Not only is Hamlet full of everyday quotations that have just stayed in our vernacular, but it is full of solid philosophy. I completely get why people pack out the theater to watch this play to this day. It's not just a tale of love, revenge, murder, and adultery, it's an exploration of the meaning of life, the duty of family and country, the line between madness and sanity. It's genius. I feel as though the beginning of the downfall of our society can be pinpointed with scary accuracy to when we stopped requiring the reading of Shakespeare. Or maybe that is too harsh, when we as a society stopped reading or watching Shakespeare for pleasure. There is a lot in here. There is common sense, morality, philosophy, politics, and statesmanship. There are examples of what not to follow and examples of what to follow. Be like Horatio, don't be like Polonius.
That is not to say that I understood everything about this drama, I didn't, but I am assured that I understood more than I would have had I simply read the words alone. It's amazing to me that even though there is so much linguistic variation between the time that I am reading this and the time that it was written and yet there are still lines that cut to the bone. I mean listen to this: "For there is nothing either good or bad, but thinking makes it so." Shakespeare meets modern psychology. It is how we choose to interpret things that determines how they affect us. We can look at something as a tragedy, or we can look at it as an opportunity, and simply that change in perspective completely transforms the outcomes. Then there is "There are more things in heaven and earth than are dreamt in your philosophy" which is a perfect comeback to every all-encompassing ideology ever to have possessed someone. It's even a perfect riposte to those such as Krugman who seem to think that they know all there is to know, that their idea of how economies work is the end-all and be-all, perfect for predicting and solving every problem. Alas, no human is capable of understanding everything.

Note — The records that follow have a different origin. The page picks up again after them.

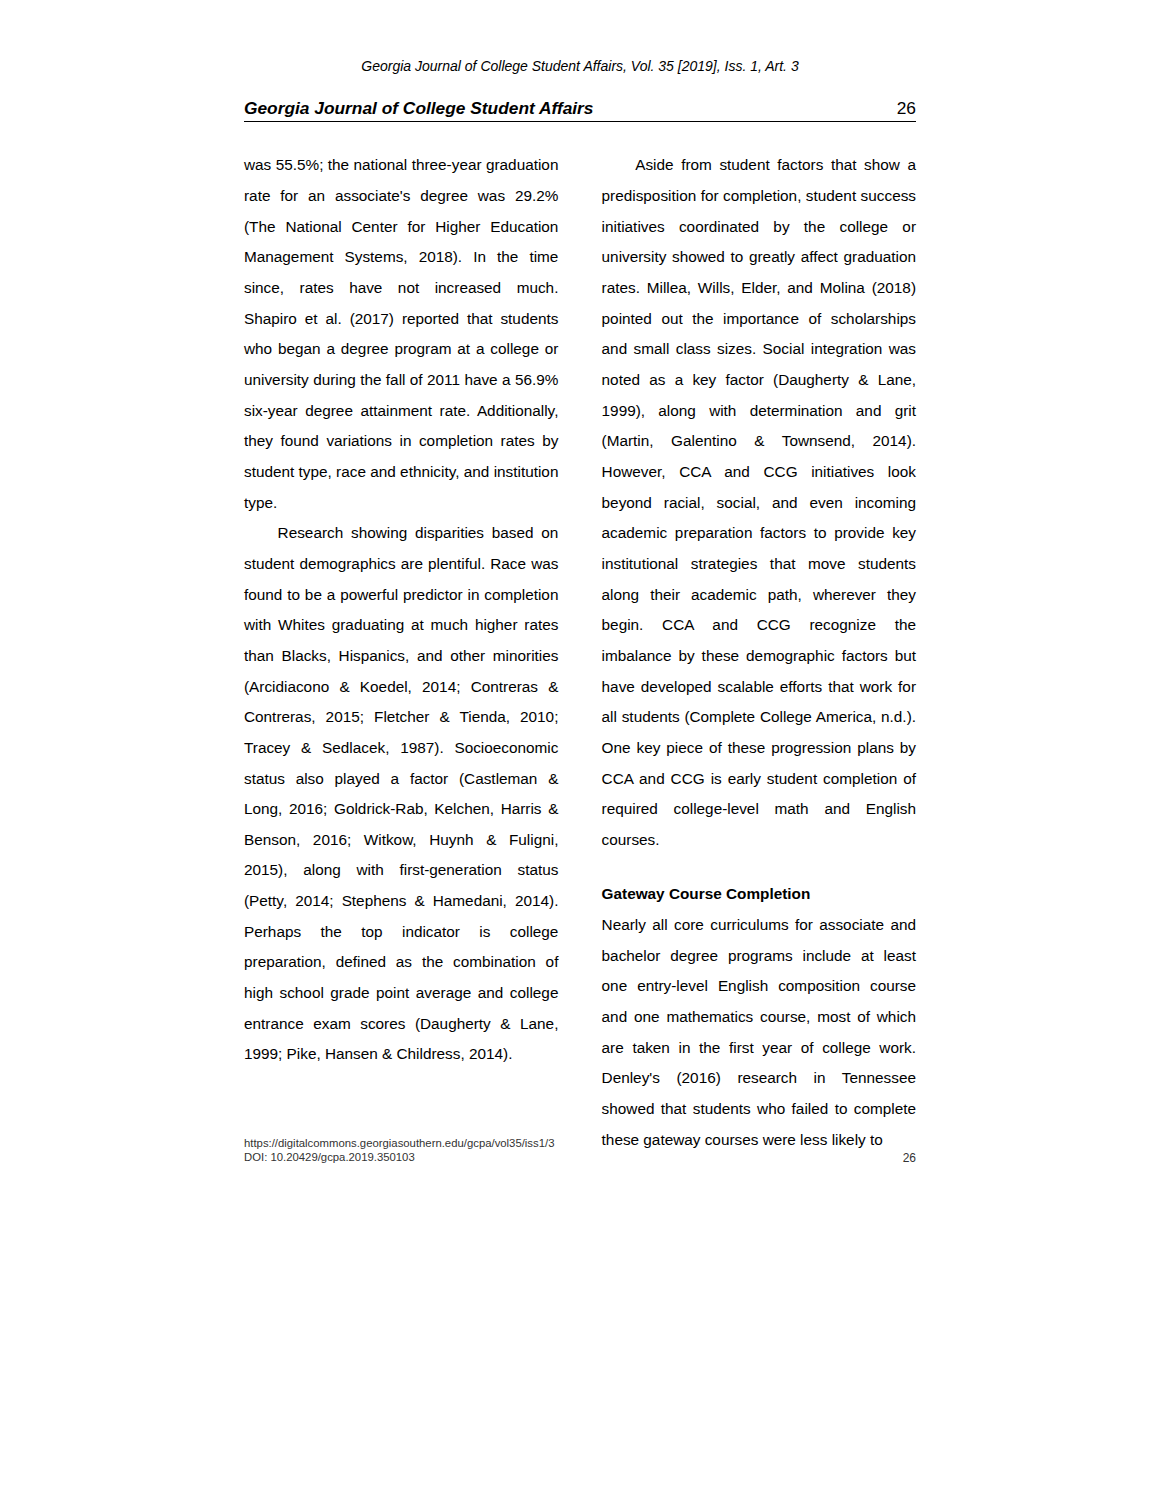Georgia Journal of College Student Affairs, Vol. 35 [2019], Iss. 1, Art. 3
Georgia Journal of College Student Affairs
26
was 55.5%; the national three-year graduation rate for an associate's degree was 29.2% (The National Center for Higher Education Management Systems, 2018). In the time since, rates have not increased much. Shapiro et al. (2017) reported that students who began a degree program at a college or university during the fall of 2011 have a 56.9% six-year degree attainment rate. Additionally, they found variations in completion rates by student type, race and ethnicity, and institution type.
Research showing disparities based on student demographics are plentiful. Race was found to be a powerful predictor in completion with Whites graduating at much higher rates than Blacks, Hispanics, and other minorities (Arcidiacono & Koedel, 2014; Contreras & Contreras, 2015; Fletcher & Tienda, 2010; Tracey & Sedlacek, 1987). Socioeconomic status also played a factor (Castleman & Long, 2016; Goldrick-Rab, Kelchen, Harris & Benson, 2016; Witkow, Huynh & Fuligni, 2015), along with first-generation status (Petty, 2014; Stephens & Hamedani, 2014). Perhaps the top indicator is college preparation, defined as the combination of high school grade point average and college entrance exam scores (Daugherty & Lane, 1999; Pike, Hansen & Childress, 2014).
Aside from student factors that show a predisposition for completion, student success initiatives coordinated by the college or university showed to greatly affect graduation rates. Millea, Wills, Elder, and Molina (2018) pointed out the importance of scholarships and small class sizes. Social integration was noted as a key factor (Daugherty & Lane, 1999), along with determination and grit (Martin, Galentino & Townsend, 2014). However, CCA and CCG initiatives look beyond racial, social, and even incoming academic preparation factors to provide key institutional strategies that move students along their academic path, wherever they begin. CCA and CCG recognize the imbalance by these demographic factors but have developed scalable efforts that work for all students (Complete College America, n.d.). One key piece of these progression plans by CCA and CCG is early student completion of required college-level math and English courses.
Gateway Course Completion
Nearly all core curriculums for associate and bachelor degree programs include at least one entry-level English composition course and one mathematics course, most of which are taken in the first year of college work. Denley's (2016) research in Tennessee showed that students who failed to complete these gateway courses were less likely to
https://digitalcommons.georgiasouthern.edu/gcpa/vol35/iss1/3
DOI: 10.20429/gcpa.2019.350103
26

I for instance don't understand Polonius. Well, I mean obviously he's a brown-noser and what he says changes completely depending on who he is with, but I don't understand what he is doing when he sends his servant to France. Is he trying to destroy his son's reputation? Why? Or is this whole scene just to show that Polonius was never worth the loyalty that Ophelia and Laertes paid to him? I don't know. Does anyone else?